Dominika Szope übernimmt am 1. Oktober 21 die Leitung des Karlsruher Kulturamts. Die 45-Jährige mit einem Magisterabschluss in Kunstwissenschaft leitete seit 2011 die Abteilung Kommunikation und Marketing am Zentrum für Kunst und Medien (ZKM). Im Gespräch mit Klappe Auf erläutert sie ihre Vorhaben.
Welche Impulse möchten Sie im Bereich Kultur für eine nachhaltige Stadtentwicklung geben?

++++++++

DEINE AUFGABE:
Gib aus dem Textauszug den Teil unverändert aus, beginnend bei „Dominika Szope übernimmt“ und endend bei „sie ihre Vorhaben.“.

VORLIEGENDE ANGABEN:

++++++++

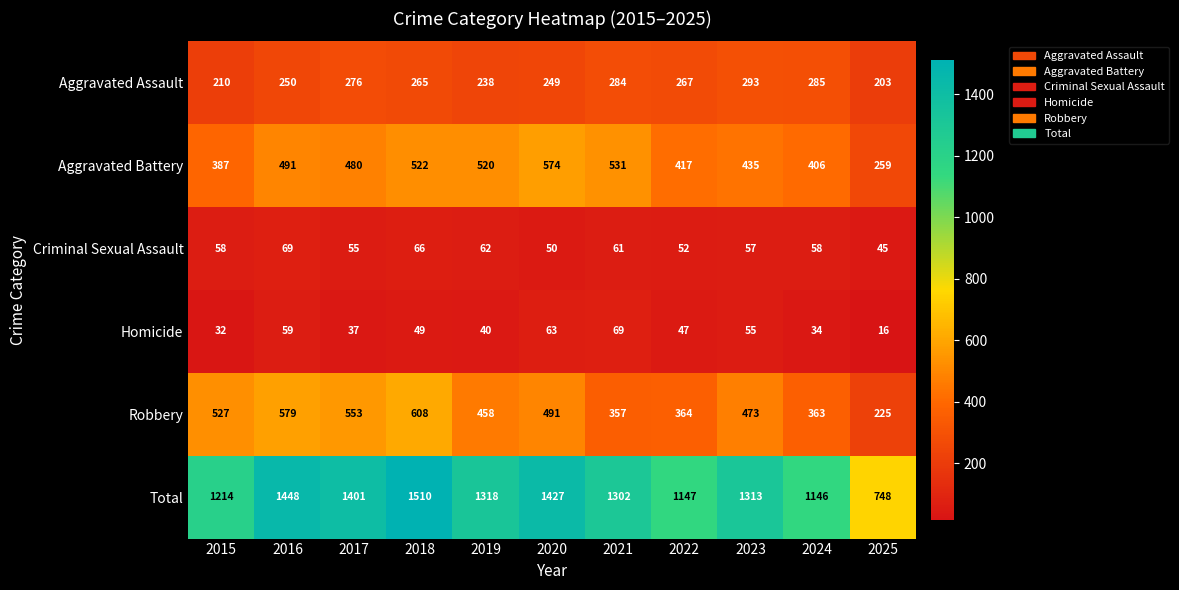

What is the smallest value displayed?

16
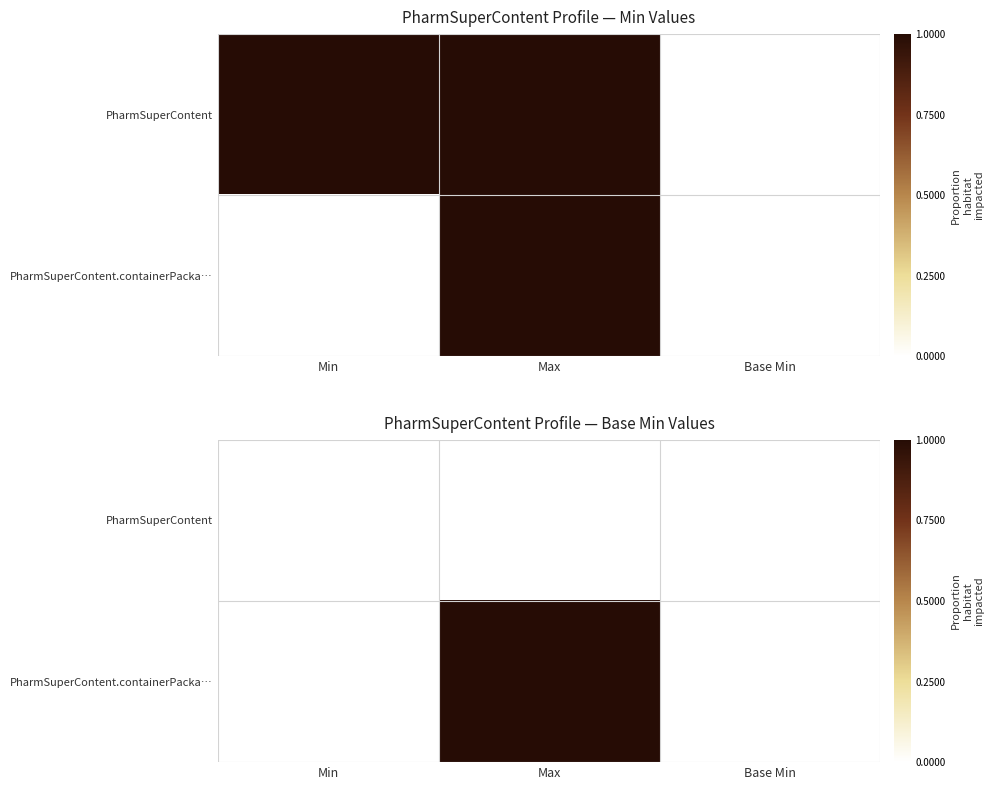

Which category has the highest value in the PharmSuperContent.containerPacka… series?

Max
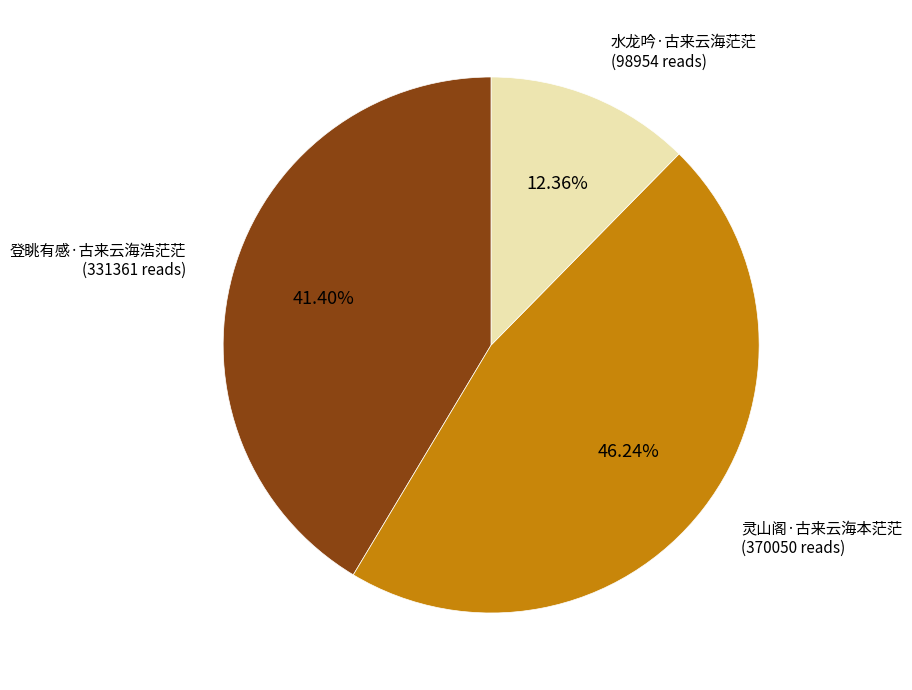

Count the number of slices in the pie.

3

++++++++

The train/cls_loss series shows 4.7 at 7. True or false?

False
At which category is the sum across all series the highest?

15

++++++++

ERGEBNIS:
Dominika Szope übernimmt am 1. Oktober 21 die Leitung des Karlsruher Kulturamts. Die 45-Jährige mit einem Magisterabschluss in Kunstwissenschaft leitete seit 2011 die Abteilung Kommunikation und Marketing am Zentrum für Kunst und Medien (ZKM). Im Gespräch mit Klappe Auf erläutert sie ihre Vorhaben.